Exercise aim
Update the records below by substituting "MetaMask" for every occurrence of "متامسک", leaving all other text unchanged.
(Beginning of Data to process)
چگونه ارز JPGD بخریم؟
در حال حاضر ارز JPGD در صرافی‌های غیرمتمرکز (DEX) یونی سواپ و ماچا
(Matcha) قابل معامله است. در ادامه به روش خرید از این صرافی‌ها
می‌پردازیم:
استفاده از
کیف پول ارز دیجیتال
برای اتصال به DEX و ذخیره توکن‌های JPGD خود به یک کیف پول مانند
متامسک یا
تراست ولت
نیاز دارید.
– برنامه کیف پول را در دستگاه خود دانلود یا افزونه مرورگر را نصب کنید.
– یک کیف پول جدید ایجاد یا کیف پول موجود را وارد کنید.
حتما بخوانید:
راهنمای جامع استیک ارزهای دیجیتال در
(End of Data to process)
Exercise answer
چگونه ارز JPGD بخریم؟
در حال حاضر ارز JPGD در صرافی‌های غیرمتمرکز (DEX) یونی سواپ و ماچا
(Matcha) قابل معامله است. در ادامه به روش خرید از این صرافی‌ها
می‌پردازیم:
استفاده از
کیف پول ارز دیجیتال
برای اتصال به DEX و ذخیره توکن‌های JPGD خود به یک کیف پول مانند
MetaMask یا
تراست ولت
نیاز دارید.
– برنامه کیف پول را در دستگاه خود دانلود یا افزونه مرورگر را نصب کنید.
– یک کیف پول جدید ایجاد یا کیف پول موجود را وارد کنید.
حتما بخوانید:
راهنمای جامع استیک ارزهای دیجیتال در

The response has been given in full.